The unyielding toughness of the BJP on what still will end up as a procedural matter, that too when the Opposition does not have the numbers, is a reflection of a certain mindset, a particular political behaviour. It implies an unnecessary apprehension that the ruling party is already afraid of a united Opposition, which is still easier said than done.

Come 2022, and assembly polls in seven states, including Uttar Pradesh (80 Lok Sabha seats), Maharashtra (48) and the Modi-Shah combo's native Gujarat (26) not to leave out Congress-ruled Punjab (13) is going to expose Opposition unity more than the BJP could do now, and in different ways.

If Chief Minister Yogi Adityanath sweeps UP for the BJP, then the guessing game about his Lok Sabha poll ambitions in 2024 too will become a matter of speculation all over again.

The very possibility made the Modi-Shah duo to try upstage Adityanath earlier this year. Though not acknowledged, they beat one of their few hasty retreats sooner and hailed Adityanath as the best man for UP. It was assuaging the CM's hurt feelings, caused by their out-of-turn interference in the internal affairs of the state BJP.

In turn, both the hurt and the later backtracking by the BJP's 'Big Two' may have also fuelled the already hidden ambitions of Adityanath who can play along until after the assembly polls. He has the precedent set by Modi, who waited in the wings as Gujarat CM as long as it took, before laying low mentor-defender Lal Kishenchand Advani with an upper cut.

But 2024 is not 2014, and Adityanath, and certainly Gadkari, is not Narendra Modi. Even if Adityanath won UP and Gadkari his native Maharashtra (where he may be a BJP nobody) for the party next year, they are no match for the 'Modi magic', which still sells the best for any party or leader, across the country.

Yet, by denying the Opposition and also independent media their place in parliamentary democracy, the BJP leadership is sending out a wrong message to those outside the continued influence of their 'Hindutva' halo. It may include the Ayodhya temple that is being readied for elections 2024.

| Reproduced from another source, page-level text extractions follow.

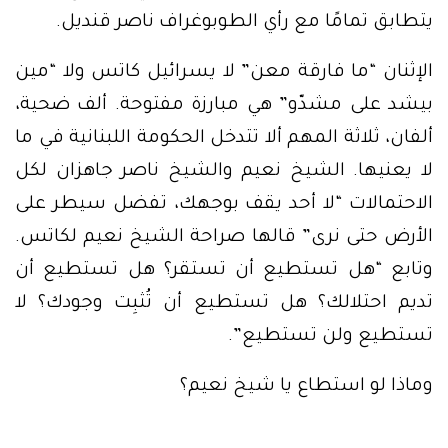
يتطابق تمامًا مع رأي الطوبوغراف ناصر قنديل.
الإثنان “ما فارقة معن” لا يسرائيل كاتس ولا “مين
بيشد على مشدّو” هي مبارزة مفتوحة. ألف ضحية،
ألفان، ثلاثة المهم ألا تتدخل الحكومة اللبنانية في ما
لا يعنيها. الشيخ نعيم والشيخ ناصر جاهزان لكل
الاحتمالات “لا أحد يقف بوجهك، تفضل سيطر على
الأرض حتى نرى” قالها صراحة الشيخ نعيم لكاتس.
وتابع “هل تستطيع أن تستقر؟ هل تستطيع أن
تديم احتلالك؟ هل تستطيع أن تُثبِت وجودك؟ لا
تستطيع ولن تستطيع”.
وماذا لو استطاع يا شيخ نعيم؟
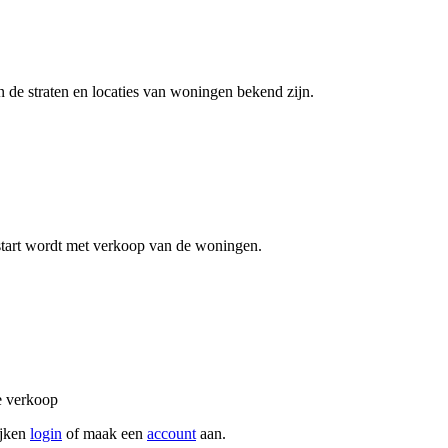
n de straten en locaties van woningen bekend zijn.
tart wordt met verkoop van de woningen.
e verkoop
ijken
login
of maak een
account
aan.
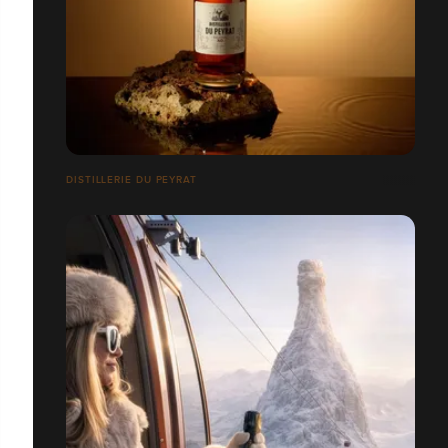
DISTILLERIE DU PEYRAT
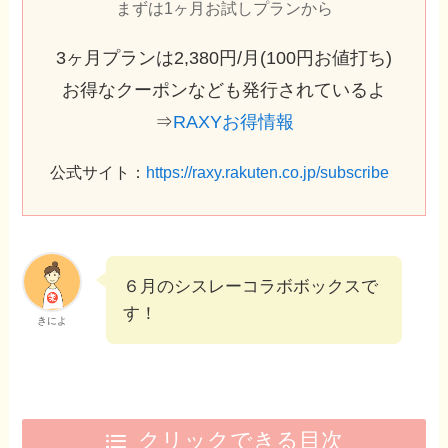
まずは1ヶ月お試しプランから
3ヶ月プランは2,380円/月(100円お値打ち)
お得なクーポンなども発行されているよ
⇒
RAXYお得情報
公式サイト：
https://raxy.rakuten.co.jp/subscribe
６月のシスレーコラボボックスで
す！
きによ
クリックできる目次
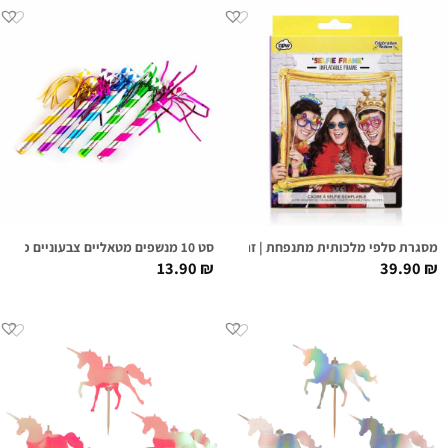
מסגרת סלפי מלכותית מתנפחת | זהב
סט 10 מנשפים מטאליים צבעוניים פרנזים
13.90
₪
39.90
₪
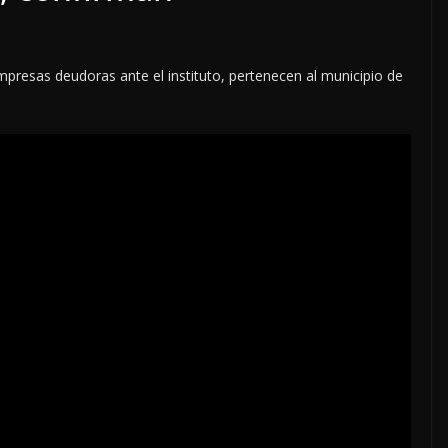
mpresas deudoras ante el instituto, pertenecen al municipio de
NACIONALES
OPINIÓN
“NO VIVIMOS BUENOS
TIEMPOS PARA LA
LIBERTAD DE EXPRESIÓ
NI PARA LA
DEMOCRACIA EN
MÉXICO”: LUIS
CÁRDENAS; SE DESPIDI
 EL MITO
DE MVS
8 agosto, 2026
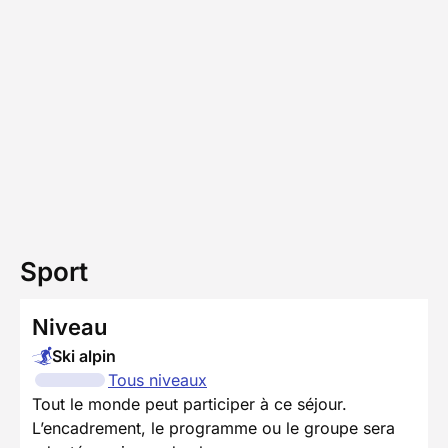
Sport
Niveau
Ski alpin
Tous niveaux
Tout le monde peut participer à ce séjour.
L’encadrement, le programme ou le groupe sera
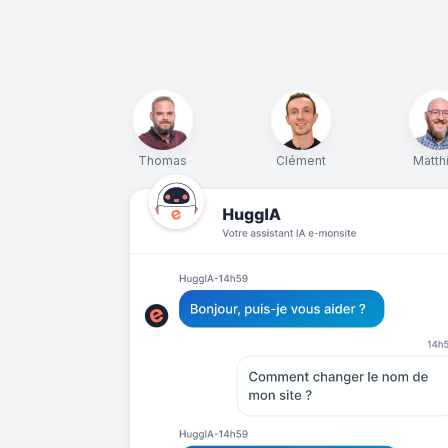
Thomas
Clément
Matth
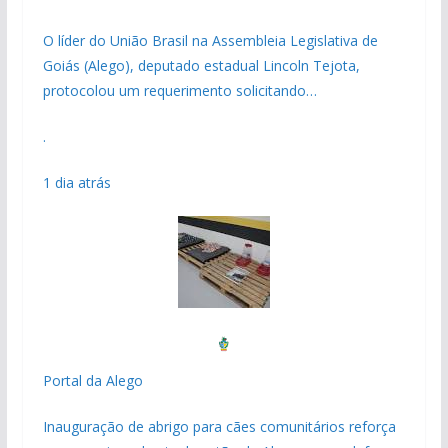
O líder do União Brasil na Assembleia Legislativa de
Goiás (Alego), deputado estadual Lincoln Tejota,
protocolou um requerimento solicitando…
.
1 dia atrás
Portal da Alego
Inauguração de abrigo para cães comunitários reforça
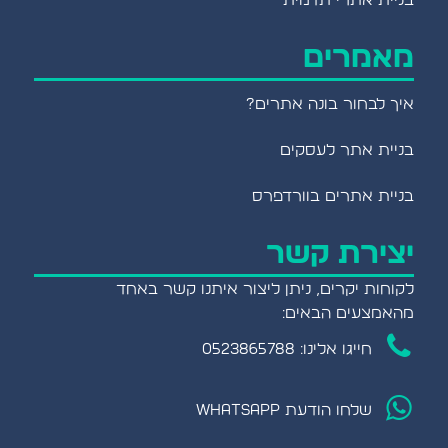
בניית אתרי תדמית
מאמרים
איך לבחור בונה אתרים?
בניית אתר לעסקים
בניית אתרים בוורדפרס
יצירת קשר
לקוחות יקרים, ניתן ליצור איתנו קשר באחד
מהאמצעים הבאים:
חייגו אלינו: 0523865788
שלחו הודעת WHATSAPP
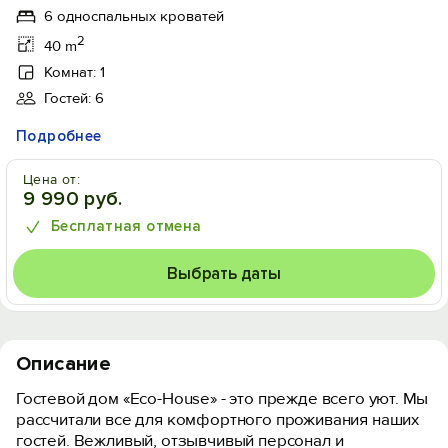
6 односпальных кроватей
2
40 m
Комнат: 1
Гостей: 6
Подробнее
Цена от:
9 990 руб.
Бесплатная отмена
Выбрать даты
Описание
Гостевой дом «Eco-House» - это прежде всего уют. Мы
рассчитали все для комфортного проживания наших
гостей. Вежливый, отзывчивый персонал и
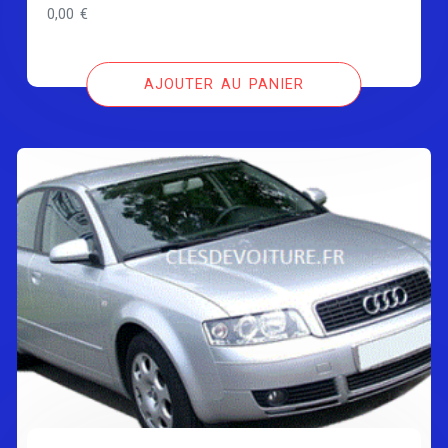
0,00
€
AJOUTER AU PANIER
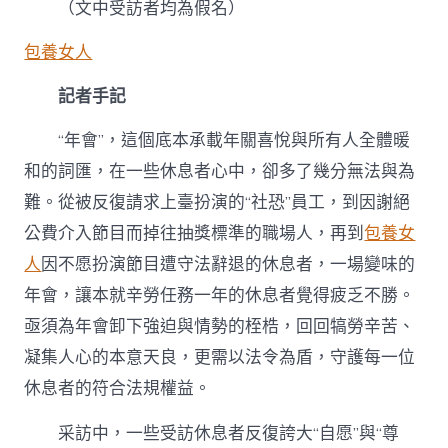
（文中受訪者均為假名）
包養女人
記者手記
“年會”，這個底本承載年關喜悅與所有人全體暖
和的詞匯，在一些休息者心中，卻多了幾分無法與為
難。從被反復請求上臺扮演的“社恐”員工，到因謝絕
公費介入節目而掉往抽獎標準的職場人，再到
包養女
人
因不愿扮演節目遭守法辭退的休息者，一場變味的
年會，讓本就辛勞任務一年的休息者覺得疲乏不勝。
亟須為年會卸下強迫與情勢的桎梏，回回犒勞辛苦、
凝集人心的本意天良，更需以法令為盾，守護每一位
休息者的符合法規權益。
采訪中，一些受訪休息者反復誇大“自愿”與“尊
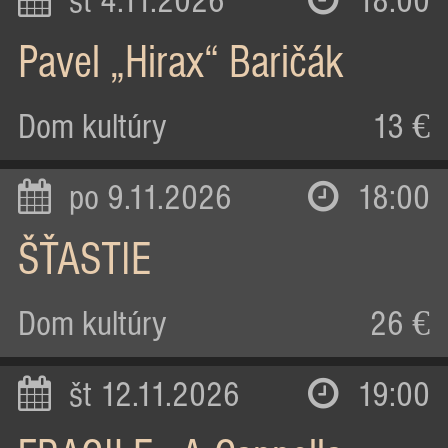
st 4.11.2026
18:00
Pavel „Hirax“ Baričák
Dom kultúry
13 €
po 9.11.2026
18:00
ŠŤASTIE
Dom kultúry
26 €
št 12.11.2026
19:00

It definitely includes the nervousness about the distant possibility of Adityanath, if not Gadkari, throwing his hat in the ring.

Of the two, much of the rest of India does not know the UP chief minister one way or the other -- not certainly as much a 'defender of the faith and of the nation' as Modi is. That Gadkari is a former national president of the BJP is not lost even on his party cadres, beginning with his native Maharashtra.

Yet, Gadkari has a message as much for his party as much purportedly it is for the Opposition. Listening to him, whatever be his reasons and motives, will help. But no one seems to be hearing him to begin with, for them to listen.

That includes the Opposition, from which not a single voice has risen, quoting Gadkari to his BJP leadership.

N Sathiya Moorthy, veteran journalist, political analyst and author, is Distinguished Fellow and Head-Chennai Initiative, Observer Research Foundation.